The structure lying in front of the Jagamohana (Audience Hall) is the Nata Mandapa (Dancing Hall) of Konark temple. It is also known as Nata Mandira. The nata mandira is located at a short distance from Jagamohana on the east. It is built on a high platform which is 3.6 meter in height. The Nata Mandapa has sixteen pillars on the platform and the central four pillars are taller than the surrounding pillars, so it suggests that it had a sloping/pyramidal roof.
The plan of the Nata Mandira is square. The platform of the Nata Mandapa is approached by four stairways in the center of all four sides. The eastern stairway is the main entrance. The two colossal gaja-simha structures (lion upon elephant) are placed in front of the eastern stairway. The design of northern and southern stairways is simple and composed of a series of steps. The design of the western stairway is different from others, from the top steps descend in form of semi-circles facing west and thereafter these are bifurcated into two flights of steps, one towards the south and the other to the north.

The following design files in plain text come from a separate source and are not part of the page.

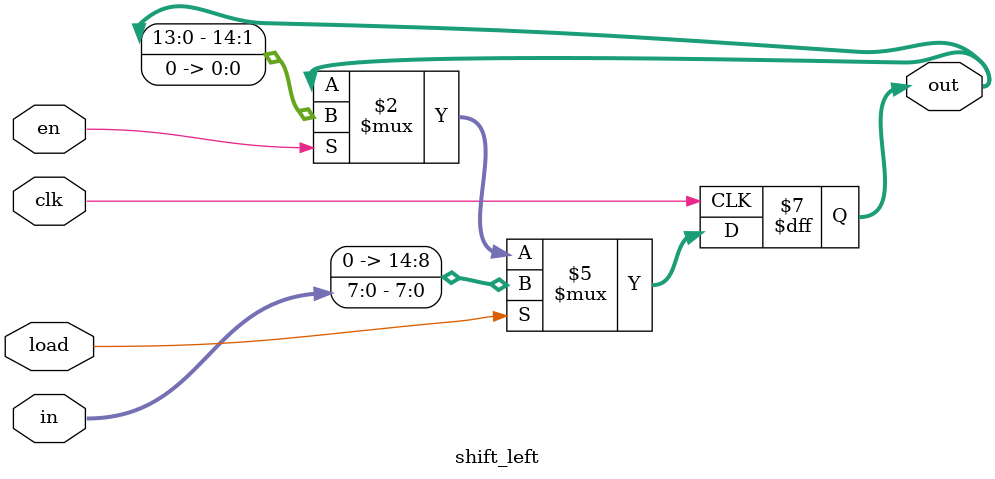
<source format=v>
/*******************************************************************************
File: shift_left.v
Authors: Bemen Girgis & Ziad Hassan
Description: This module takes in an 8-bit number and left shifts it by 1 bit on
             every clock cycle.
License: GPLv2 (see LICENSE file)
******************************************************************************/

module shift_left(
  input [7:0] in,
  output reg [14:0] out,
  input clk,
  input en,
  input load
  );

  always @(posedge clk) begin
    if (load) begin
      out <= in;
    end else if (en) begin
      out <= {out[13:0], 1'b0};
      end
  end
endmodule

</source>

The wall of the platform has five horizontal divisions and is mellowed with lavishly carved figures such as elephant riders, wrestlers, a man fighting with wild animal, a cavalier engaged in hunting, and Hindu Gods and Goddesses such as Ganesha and Gaja Lakshmi. The face of the platform also contains numerous female figures, mostly female dancers and musicians. Apart from dancers and musicians, other female figures are shown in their common postures with arms raised over the head, adjusting their scarf, holding the branch of a tree or a flower, playing musical instruments, caring their pet birds, caressing a child, drenching water from wet hair (the water drops falling from her wet hair being drunk by a goose), holding and looking at the hand mirrors etc.
The Natamandira is not a closed hall, on each of the four sides, there are four pillars. In the central part of the floor are four large square pillars. The openings in the east and west are in perfect alignment to take the Sun rays of the rising Sun into the Jagamohana and the garbhagriha. The floor of the Nata Mandapa is reached by spacious openings in the center of the four sides, each opening is approached by a flight of four steps. The rows of pillars divide the floor of the Nata Mandira into nine compartments, probably indicating some association with the nine planets. The four central pillars have five divisions. The lower division is fairly pain and not craved. The central and top divisions are craved with different figures of female musicians, female dancers, devotees and lion vyalas.
The unique image of the Sun God recovered from the Natamandira of Konark is now in the National Museum, New Delhi. The two-armed god stands in the samapada position on a triratha chariot, carved with seven horses. The two hands of the deity are broken, but the two lotus flowers he carried in the hands still exist above his shoulders.